Turning risky remote commands into safe, predictable workflows.
One of the most critical functions during the lifecycle of a connected device is sending and managing commands like Firmware Over-The-Air (FOTA) updates, configurations or any other custom commands to devices remotely.
Unlike standard SaaS apps where 'Undo' is easy, IoT commands carry a physical risk.
Pushing an incompatible file or losing connection during a command can permanently damage ("brick") the device hardware.
The team needed a safer way to send remote commands to connected devices.
Previously, our internal engineering team performed these high-risk operations using a custom-built Python tool. This workflow was fraught with usability issues.
High Risk of Error
No way to avoid wrong file selection or asset selection. It allowed whatever the user was doing, even if it's wrong.
Cognitive Load
Engineers worked under the constant stress that a single mistake could disable a fleet of vehicles.
What if we could turn this moment of distress into the power of control?
😖→😤
Let's begin from the start and see how we achieved it.
This project was started as a separate module for Vec-TR.
Vec-TR is a comprehensive SaaS platform developed by Vecmocon to manage the lifecycle, monitoring, and configuration of connected vehicles and IoT devices.
It includes different modules, each with their own functions, and command center was going to be one of the critical functionality of this app.
Vec-TR
Organizations
Assets and Devices
Dashboard Management
User Management
Inventory
Command Center
Events
Reports
Role Management
Asset Groups
Route History
Data Profiles
At the heart of this ecosystem lies the VIM (Vehicle Intelligence Module). Think of the VIM as the "brain" of the connected vehicle. Physically installed on the asset, it acts as a central gateway, aggregating critical telemetry data from sub-components like the Battery Management System (BMS) and Motor Controller.

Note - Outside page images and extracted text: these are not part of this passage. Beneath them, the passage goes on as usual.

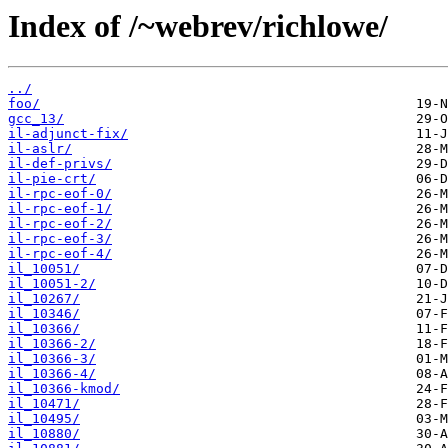
Index of /~webrev/richlowe/
../
foo/
gcc_13/
il-adjunct-fix/
il-aslr/
il-def-privs/
il-pie-crt/
il-rpc-eof-0/
il-rpc-eof-1/
il-rpc-eof-2/
il-rpc-eof-3/
il-rpc-eof-4/
il_10051/
il_10051-2/
il_10267/
il_10346/
il_10366/
il_10366-2/
il_10366-3/
il_10366-4/
il_10366-kmod/
il_10471/
il_10495/
il_10880/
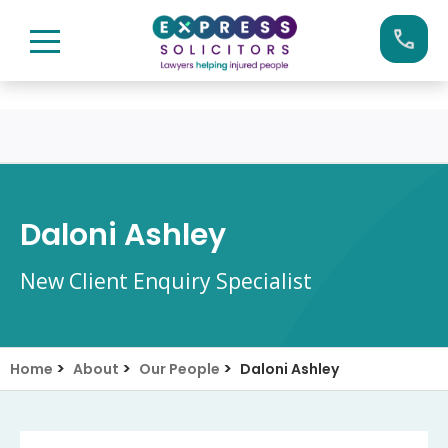
Skip
Call us now on:
0161 904 4660
to
content
Daloni Ashley
New Client Enquiry Specialist
>
>
>
Home
About
Our People
Daloni Ashley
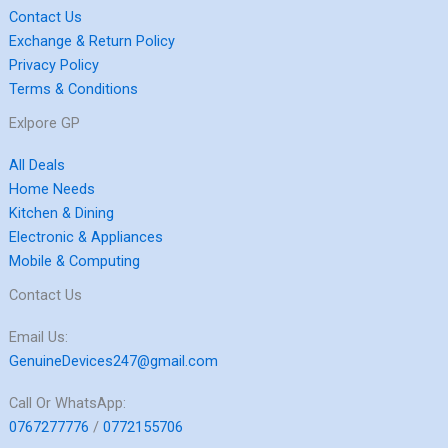
Contact Us
Exchange & Return Policy
Privacy Policy
Terms & Conditions
Exlpore GP
All Deals
Home Needs
Kitchen & Dining
Electronic & Appliances
Mobile & Computing
Contact Us
Email Us:
GenuineDevices247@gmail.com
Call Or WhatsApp:
0767277776
/
0772155706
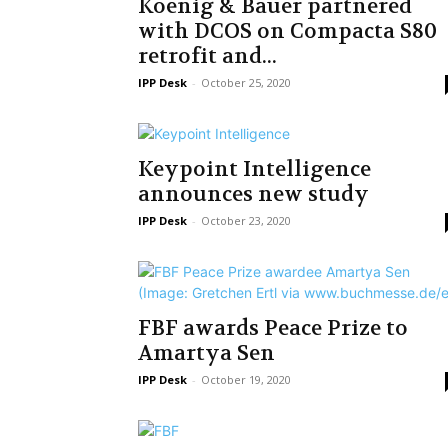
Koenig & Bauer partnered
with DCOS on Compacta S80
retrofit and...
IPP Desk
-
October 25, 2020
Keypoint Intelligence
announces new study
IPP Desk
-
October 23, 2020
FBF awards Peace Prize to
Amartya Sen
IPP Desk
-
October 19, 2020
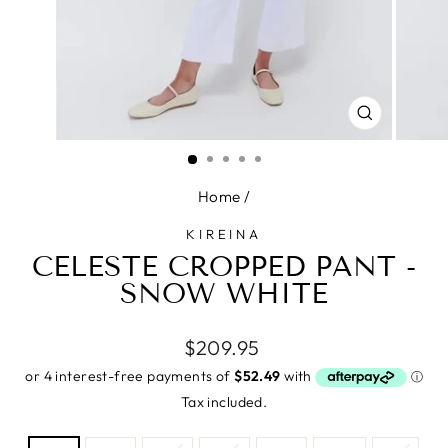
CLOSE
(ESC)
Home
/
KIREINA
CELESTE CROPPED PANT -
SNOW WHITE
Regular
$209.95
price
Tax included.
SIZE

The communication flow is bi-directional, creating a constant feedback loop
Upstream (Telemetry)
The VIM constantly pushes health and status data to the cloud, which Vec-TR visualizes for the user.
Downstream (Command & Control)
This was our design focus. The user needs to send complex instructions—such as configuration changes or firmware updates—from the Vec-TR web dashboard back to the VIM.
While the team was facing a lot of problems, those all could be categorized into three categories.
There were three main problems that the team was facing.
Decentralized Data & Version Chaos
Firmware files existed in a fragmented state, often shared via chat or stored on local drives. This lack of a "Single Source of Truth" made version control nearly impossible, leading to a high risk of engineers manually handing off and deploying outdated or unverified code.
High Cognitive Load & Lack of Guardrails
The workflow relied entirely on human vigilance to prevent disasters. Without system-level validation, it was dangerously easy to select an incompatible file or target the wrong vehicle. Crucially, the lack of a "Testing Ground" meant engineers had to push updates directly to production without a safe staging environment.
Operational Blindness (The "Black Box" Problem)
Once a command was triggered via the script, it entered a void. Engineers had no real-time visibility into the campaign's progress and, most critically, lacked an "Emergency Brake." If a deployment started failing, there was no way to pause or abort the operation, leaving the fleet vulnerable until the script finished.